## Material for this exercise

====

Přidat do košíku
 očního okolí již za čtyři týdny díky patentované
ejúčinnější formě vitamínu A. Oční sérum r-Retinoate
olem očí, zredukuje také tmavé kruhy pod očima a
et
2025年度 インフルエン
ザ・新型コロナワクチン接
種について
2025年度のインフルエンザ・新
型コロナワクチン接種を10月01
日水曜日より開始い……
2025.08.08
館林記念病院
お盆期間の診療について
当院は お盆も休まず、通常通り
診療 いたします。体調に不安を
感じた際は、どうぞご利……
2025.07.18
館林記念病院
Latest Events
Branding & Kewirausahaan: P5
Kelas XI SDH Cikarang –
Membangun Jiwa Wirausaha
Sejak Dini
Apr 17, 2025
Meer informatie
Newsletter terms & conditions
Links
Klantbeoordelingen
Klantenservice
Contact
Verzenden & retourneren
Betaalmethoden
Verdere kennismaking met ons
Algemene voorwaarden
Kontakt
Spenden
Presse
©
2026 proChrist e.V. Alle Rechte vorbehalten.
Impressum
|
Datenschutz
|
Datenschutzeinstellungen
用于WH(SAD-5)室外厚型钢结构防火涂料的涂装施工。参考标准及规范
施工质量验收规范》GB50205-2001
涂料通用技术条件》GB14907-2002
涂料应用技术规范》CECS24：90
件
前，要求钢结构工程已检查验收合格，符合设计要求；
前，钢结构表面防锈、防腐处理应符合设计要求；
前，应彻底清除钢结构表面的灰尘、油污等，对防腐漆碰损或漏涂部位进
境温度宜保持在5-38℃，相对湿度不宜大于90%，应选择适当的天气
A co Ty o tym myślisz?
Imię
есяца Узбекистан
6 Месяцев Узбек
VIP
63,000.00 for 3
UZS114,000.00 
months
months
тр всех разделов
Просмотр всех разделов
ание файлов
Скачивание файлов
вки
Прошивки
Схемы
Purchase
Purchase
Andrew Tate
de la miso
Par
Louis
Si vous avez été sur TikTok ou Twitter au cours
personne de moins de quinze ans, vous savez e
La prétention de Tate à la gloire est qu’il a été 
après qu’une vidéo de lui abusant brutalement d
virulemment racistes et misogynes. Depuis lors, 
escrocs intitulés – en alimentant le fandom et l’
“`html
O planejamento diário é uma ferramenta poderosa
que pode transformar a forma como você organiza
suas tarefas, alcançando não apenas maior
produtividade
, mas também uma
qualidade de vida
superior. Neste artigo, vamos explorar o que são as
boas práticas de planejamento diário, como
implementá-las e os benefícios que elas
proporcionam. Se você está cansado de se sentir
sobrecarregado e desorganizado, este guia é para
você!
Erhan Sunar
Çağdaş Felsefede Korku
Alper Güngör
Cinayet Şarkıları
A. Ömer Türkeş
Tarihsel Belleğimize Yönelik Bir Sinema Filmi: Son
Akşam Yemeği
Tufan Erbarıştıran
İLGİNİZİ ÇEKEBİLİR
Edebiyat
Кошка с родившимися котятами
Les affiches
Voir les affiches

====

## Assigned task
Find and copy each line of the data where "planejamento" is present.

## Written answer
O planejamento diário é uma ferramenta poderosa
boas práticas de planejamento diário, como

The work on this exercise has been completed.